# GEARSecurity Service



## Bold_Fortune (Jan 3, 2003)

I searched so long for this, and I'm so happy I found the solution, I wanted to share it with you...

For those of you wondering what that GEARSecurity Service is that is listed in your Services:

Most of you who do have it probably had it installed along with iTunes. Myself, it was installed along with DVDX Copy. But other 3rd-Party apps install it, too.

Here's what I found. I found a Gear Drivers Update. This upadate will...

Replaces: "GEARAspiWDM.sys" File Version 1.0.2.0

With: "GEARAspiWDM.sys" File Version 2.03.17

Here: C:\WINDOWS\system32\drivers

And...

Replaces: "GEARAspi.dll" File Version 1.0.6.0

With: "GEARAspi.dll" File Version 2.0.2.0

Here: C:\WINDOWS\system32

And it removes "gearsec.exe" and its associated "GEARSecurity Service" from Services, and also removes its registry entries.

Here To Get It: ftp://198.65.117.42/updates/windows/drive...r_Installer.exe

----------------------------------------------------------------------------------------------------------------------------------

Here's what Tom Vaughan, Product Manager GEAR Software had to say...

Date posted: March, 29 2004 9:21 AM 
--------------------------------------------------------------------------------

Our newest driver eliminates the problem. It works for every version of Windows except NT 4.0. You can download the driver update from ftp://198.65.117.42/updates/windows/drive...r_Installer.exe

-----------------------------------------------------------------------------------------------------------------------

The gearsec.exe driver (and associated GEAR Security service) were part of GEAR Software's driver set which allows the GEAR.wrks API to recognize and work with recorders on NT4.0, Win2000 and WinXP.

The GEAR.wrks API is used in GEAR Software's products and also in several 3rd party applications such as Apple's iTunes, Cakewalk's Pyro, Audible's AudibleManager and DiscWelder by Minnetonka to name a few.

The latest GEAR driver installer will install drivers that do not require gearsec.exe.
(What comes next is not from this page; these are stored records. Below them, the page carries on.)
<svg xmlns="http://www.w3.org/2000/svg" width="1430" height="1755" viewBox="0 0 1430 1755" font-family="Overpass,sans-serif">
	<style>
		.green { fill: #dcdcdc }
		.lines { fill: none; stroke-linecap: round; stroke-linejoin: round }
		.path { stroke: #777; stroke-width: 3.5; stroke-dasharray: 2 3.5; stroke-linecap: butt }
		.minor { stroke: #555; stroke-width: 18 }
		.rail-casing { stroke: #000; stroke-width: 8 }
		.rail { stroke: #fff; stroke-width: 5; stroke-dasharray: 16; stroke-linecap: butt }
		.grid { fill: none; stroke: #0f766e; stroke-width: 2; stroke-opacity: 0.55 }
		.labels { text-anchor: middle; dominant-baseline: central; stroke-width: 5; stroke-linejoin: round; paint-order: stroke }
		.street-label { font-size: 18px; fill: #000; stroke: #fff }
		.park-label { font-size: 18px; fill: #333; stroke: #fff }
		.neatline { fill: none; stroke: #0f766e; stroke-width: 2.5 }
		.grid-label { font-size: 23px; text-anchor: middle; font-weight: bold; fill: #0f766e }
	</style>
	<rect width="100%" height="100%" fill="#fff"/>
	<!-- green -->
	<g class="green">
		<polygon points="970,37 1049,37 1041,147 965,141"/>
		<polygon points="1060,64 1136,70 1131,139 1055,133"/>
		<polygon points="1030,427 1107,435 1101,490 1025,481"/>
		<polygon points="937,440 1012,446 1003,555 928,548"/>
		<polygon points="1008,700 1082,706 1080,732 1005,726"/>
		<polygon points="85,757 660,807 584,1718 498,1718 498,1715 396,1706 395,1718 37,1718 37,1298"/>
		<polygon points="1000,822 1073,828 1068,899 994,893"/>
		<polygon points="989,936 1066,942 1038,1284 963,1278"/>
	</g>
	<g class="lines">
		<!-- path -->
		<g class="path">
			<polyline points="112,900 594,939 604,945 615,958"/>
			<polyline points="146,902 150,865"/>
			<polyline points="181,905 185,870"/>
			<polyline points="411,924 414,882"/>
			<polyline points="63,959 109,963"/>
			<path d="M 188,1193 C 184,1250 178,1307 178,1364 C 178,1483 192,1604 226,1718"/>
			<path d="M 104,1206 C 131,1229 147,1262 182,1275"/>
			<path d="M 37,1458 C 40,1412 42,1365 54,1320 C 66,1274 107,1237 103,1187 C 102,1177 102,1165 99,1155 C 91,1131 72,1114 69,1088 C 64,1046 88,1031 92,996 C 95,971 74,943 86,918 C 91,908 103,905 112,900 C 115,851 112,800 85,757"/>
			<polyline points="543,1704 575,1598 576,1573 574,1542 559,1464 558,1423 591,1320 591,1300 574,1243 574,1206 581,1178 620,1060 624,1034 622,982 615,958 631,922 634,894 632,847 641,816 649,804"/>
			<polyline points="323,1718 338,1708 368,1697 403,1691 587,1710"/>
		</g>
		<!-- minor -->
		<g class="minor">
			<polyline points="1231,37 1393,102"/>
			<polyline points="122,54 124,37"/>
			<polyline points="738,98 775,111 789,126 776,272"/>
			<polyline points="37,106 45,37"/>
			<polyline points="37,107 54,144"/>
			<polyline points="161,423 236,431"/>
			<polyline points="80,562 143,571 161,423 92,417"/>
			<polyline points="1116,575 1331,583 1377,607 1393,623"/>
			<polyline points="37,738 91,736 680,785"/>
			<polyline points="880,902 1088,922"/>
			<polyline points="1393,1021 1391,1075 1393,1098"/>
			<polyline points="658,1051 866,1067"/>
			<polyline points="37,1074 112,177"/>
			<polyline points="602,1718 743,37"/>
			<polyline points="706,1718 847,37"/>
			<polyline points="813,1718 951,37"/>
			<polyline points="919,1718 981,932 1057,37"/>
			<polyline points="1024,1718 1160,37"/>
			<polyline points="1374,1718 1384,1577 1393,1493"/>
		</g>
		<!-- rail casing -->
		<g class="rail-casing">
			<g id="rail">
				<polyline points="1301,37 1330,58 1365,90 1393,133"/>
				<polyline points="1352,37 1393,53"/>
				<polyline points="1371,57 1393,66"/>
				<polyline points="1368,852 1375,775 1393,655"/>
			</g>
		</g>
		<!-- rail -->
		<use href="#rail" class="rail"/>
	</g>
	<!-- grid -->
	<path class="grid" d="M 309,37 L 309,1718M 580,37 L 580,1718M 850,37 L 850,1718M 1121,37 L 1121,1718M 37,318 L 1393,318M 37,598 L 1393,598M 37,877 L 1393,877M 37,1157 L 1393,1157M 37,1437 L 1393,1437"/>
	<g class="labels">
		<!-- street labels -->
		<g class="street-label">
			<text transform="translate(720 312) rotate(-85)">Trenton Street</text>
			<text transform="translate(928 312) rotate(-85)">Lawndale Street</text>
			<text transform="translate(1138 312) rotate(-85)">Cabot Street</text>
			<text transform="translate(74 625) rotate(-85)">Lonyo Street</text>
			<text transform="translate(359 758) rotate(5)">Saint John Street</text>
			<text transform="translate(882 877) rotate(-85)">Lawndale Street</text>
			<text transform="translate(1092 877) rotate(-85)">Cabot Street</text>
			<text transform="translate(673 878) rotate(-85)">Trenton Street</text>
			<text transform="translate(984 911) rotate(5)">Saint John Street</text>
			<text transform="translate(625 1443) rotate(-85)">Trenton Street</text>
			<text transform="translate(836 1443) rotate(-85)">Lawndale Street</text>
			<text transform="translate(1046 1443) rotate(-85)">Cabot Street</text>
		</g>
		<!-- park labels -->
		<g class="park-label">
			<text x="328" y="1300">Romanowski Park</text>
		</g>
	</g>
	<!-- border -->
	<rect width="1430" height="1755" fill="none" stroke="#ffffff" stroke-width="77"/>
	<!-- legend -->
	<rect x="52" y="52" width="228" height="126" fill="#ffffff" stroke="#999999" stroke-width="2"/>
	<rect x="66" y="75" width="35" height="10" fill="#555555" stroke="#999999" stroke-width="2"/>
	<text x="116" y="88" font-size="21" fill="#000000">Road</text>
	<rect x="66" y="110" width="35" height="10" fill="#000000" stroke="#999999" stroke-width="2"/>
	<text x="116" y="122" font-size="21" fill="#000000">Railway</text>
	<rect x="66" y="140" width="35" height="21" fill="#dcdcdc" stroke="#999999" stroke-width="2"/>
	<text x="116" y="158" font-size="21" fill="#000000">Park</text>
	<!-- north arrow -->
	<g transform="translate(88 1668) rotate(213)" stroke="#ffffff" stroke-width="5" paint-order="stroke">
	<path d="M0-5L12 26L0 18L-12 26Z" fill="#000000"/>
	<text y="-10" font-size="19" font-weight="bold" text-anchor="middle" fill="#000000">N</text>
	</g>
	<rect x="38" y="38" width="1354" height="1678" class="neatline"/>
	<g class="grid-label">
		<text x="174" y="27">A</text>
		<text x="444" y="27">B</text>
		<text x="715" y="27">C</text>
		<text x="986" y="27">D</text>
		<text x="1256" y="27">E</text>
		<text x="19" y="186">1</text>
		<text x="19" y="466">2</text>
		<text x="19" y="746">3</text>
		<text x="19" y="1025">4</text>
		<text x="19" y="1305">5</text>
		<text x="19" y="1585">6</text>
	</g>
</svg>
In addition, the driver installer will remove gearsec.exe and the associated GEAR Security service from Win2000 and WinXP systems. The gearsec.exe driver is still required on NT 4.0 though.

Note that 3rd party applications using the GEAR.wrks API may verify that gearsec.exe is installed. Removing gearsec.exe may result in these applications not functioning correctly. 
If this occurs, please contact the manufacturer of the application to determine if an updated version of their software is available. Alternatively, reinstall the software so that gearsec.exe is installed.


----------